Его темные брови взметнулись вверх, но лишь на мгновение. Зато по лицу начала расползаться злая улыбка, холодная и отстраненная. Она будто бы видела уже когда-то такое выражение. Но не у него.

– Да хотя бы, как я. Хочешь знать, сколько у меня было баб за это время, а?

– Нет.

– А я хочу, чтобы ты знала! Пока у тебя был один мифический Макаров, я сменил двух любовниц. Первую подцепил в клубе. По пьяни. А вместе два года были, прикинь. Разошлись, потому что ей захотелось за меня замуж. А сейчас я благополучно трахаю собственную секретаршу. Но тебе стоит одно слово сказать, и вся эта хрень прекратится! Тебе всегда стоило только одно слово сказать. Чего тебе это стоит?

– Между прочим, твоя секретарша тоже хочет за тебя замуж, – сообщила Алиса и дернула молнию на чемодане.
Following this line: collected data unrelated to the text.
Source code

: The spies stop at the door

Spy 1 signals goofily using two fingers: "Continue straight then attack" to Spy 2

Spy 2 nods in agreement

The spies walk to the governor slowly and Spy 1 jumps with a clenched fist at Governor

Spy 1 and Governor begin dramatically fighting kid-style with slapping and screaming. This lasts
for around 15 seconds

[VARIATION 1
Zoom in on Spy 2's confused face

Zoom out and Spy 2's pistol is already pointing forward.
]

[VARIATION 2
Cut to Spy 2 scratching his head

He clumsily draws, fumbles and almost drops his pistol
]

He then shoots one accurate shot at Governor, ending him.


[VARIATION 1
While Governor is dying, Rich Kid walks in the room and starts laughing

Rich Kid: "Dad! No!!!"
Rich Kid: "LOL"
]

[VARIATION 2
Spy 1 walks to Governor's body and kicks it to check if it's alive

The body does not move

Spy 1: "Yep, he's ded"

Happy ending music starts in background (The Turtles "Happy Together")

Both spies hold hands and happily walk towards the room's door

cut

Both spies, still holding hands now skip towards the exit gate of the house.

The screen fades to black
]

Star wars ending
На ее руку тут же легла его ладонь, не давая сделать и движения, а он зашептал ей на ухо:

– Да неужели ты не видишь, что мне больно, а?

– Вижу. И чтобы тебе стало легче – завтра уеду.

– Я никуда тебя не пущу!

– Прикуешь к батарее? – хохотнула Алиса.

– Если это поможет.

Улыбка с ее губ стерлась. Несколько мгновений она изучала его лицо. И только потом ошалело спросила:

– Ты с ума сошел? Как ты себе это представляешь?

– Ну, можно и не идти на такие кардинальные меры. Просто останься здесь со мной и все.

– Я больше не могу оставаться с тобой. Это нечестно по отношению к нам обоим.

Логинов неожиданно схватил ее за локоть и привлек к себе. Его глаза, источавшие жар, смотрели на нее жадно, будто бы насытиться не могли. А потом задвигались губы, и то, что он говорил, медленно расплывалось по комнате, залепляя каждую щель и каждый угол.

– Говори за себя, не за меня. Я для тебя делал все. Если бы ты сказала мне расшибиться о стену, я бы и это сделал. Лишь бы ты была счастлива. Но ты никогда ведь не была счастлива со мной, да? У тебя есть Сонька. Меня нет. Я приложение к твоей успешной жизни. Только вспомни, а? Вспомни! Это ты ко мне пришла тогда! И вот это было действительно нечестно. Какое право ты имела прийти, зная с самого начала, что я люблю тебя, но не желая ничего давать взамен?

Алиса ответила почти сразу, почти равнодушно, почти холодно – не отводя от него взгляда и не отодвигаясь:

– Я всегда буду помнить о том, что ты сделал для меня и для Сони. И я платила по всем счетам, я отдала тебе все, что могла. А большего – не могу. Никогда не смогу. Ты это знаешь. Это мазохизм, Никита. Зачем я тебе?

– Да потому что ты уйдешь к нему! – заорал Никита. – Он опять выиграет! Он всегда выигрывает! Нихера не делает, но всегда выигрывает! Меня наизнанку выпотрошило, а ты ему себя? Да мне проще шею тебе переломить!

– Вы достали меня со своими играми! – закричала она в ответ. – Выиграет, не выиграет! Я хочу выиграть, наконец. Я! Имею право!